What the exercise asks
Count the lines in the listing below that contain the word "size". Reply with the number alone.
BEGIN Records supplied
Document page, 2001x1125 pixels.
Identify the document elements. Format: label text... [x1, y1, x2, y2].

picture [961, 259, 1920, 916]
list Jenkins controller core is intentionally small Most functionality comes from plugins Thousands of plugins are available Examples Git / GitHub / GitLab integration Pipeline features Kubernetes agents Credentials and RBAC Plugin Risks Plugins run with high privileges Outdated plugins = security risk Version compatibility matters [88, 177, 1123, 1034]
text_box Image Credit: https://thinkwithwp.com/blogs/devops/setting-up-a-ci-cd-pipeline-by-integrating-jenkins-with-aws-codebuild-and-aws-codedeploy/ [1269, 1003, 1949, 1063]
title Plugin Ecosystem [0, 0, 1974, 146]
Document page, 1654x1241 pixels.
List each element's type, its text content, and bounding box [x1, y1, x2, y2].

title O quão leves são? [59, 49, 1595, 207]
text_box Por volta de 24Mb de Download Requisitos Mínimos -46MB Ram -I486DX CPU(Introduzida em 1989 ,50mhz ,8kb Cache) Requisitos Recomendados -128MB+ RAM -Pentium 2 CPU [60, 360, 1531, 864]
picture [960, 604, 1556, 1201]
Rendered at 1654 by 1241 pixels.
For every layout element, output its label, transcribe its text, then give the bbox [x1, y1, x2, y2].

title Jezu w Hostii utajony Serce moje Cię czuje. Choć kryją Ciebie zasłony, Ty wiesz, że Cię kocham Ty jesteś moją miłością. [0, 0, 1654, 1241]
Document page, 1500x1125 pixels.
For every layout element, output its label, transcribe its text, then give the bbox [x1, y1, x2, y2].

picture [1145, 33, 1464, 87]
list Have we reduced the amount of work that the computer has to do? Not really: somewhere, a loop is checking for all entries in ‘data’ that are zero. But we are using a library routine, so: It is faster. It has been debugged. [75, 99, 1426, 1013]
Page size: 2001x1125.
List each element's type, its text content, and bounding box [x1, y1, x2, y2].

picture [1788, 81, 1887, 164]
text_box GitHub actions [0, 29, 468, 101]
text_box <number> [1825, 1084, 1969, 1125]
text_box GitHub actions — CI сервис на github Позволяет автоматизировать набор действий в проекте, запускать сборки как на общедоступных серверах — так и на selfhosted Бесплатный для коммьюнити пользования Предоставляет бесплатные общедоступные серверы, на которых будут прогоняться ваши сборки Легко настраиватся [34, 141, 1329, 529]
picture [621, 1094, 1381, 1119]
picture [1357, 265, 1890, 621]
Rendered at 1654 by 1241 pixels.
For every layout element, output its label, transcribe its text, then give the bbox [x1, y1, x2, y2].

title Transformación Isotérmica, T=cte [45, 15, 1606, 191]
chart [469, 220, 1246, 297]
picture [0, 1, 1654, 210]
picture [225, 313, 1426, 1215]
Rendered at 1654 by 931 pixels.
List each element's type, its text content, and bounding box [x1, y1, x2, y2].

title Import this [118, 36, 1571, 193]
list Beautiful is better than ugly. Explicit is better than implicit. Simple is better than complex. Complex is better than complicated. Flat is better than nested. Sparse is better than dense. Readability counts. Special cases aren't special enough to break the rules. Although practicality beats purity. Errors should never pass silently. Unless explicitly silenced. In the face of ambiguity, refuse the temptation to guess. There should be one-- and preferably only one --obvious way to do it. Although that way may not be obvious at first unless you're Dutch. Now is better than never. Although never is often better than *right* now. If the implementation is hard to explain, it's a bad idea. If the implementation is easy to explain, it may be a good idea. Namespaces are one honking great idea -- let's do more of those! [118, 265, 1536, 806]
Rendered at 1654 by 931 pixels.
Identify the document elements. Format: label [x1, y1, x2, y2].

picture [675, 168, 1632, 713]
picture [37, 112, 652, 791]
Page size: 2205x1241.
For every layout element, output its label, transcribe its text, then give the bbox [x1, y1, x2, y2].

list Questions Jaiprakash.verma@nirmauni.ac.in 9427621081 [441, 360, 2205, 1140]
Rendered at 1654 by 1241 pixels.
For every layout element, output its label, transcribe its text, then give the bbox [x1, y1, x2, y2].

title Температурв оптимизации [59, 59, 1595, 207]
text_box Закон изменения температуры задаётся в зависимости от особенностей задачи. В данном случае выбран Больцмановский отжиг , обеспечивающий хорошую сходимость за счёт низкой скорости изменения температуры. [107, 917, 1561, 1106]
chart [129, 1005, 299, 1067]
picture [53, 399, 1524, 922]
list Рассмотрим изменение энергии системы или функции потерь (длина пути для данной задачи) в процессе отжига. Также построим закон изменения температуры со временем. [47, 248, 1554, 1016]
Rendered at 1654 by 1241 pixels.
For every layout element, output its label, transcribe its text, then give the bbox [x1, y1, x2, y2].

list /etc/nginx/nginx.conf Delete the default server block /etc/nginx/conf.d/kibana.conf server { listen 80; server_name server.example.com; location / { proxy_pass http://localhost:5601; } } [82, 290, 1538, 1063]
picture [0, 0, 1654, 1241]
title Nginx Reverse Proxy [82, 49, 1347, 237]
END Records supplied
Response to this exercise
2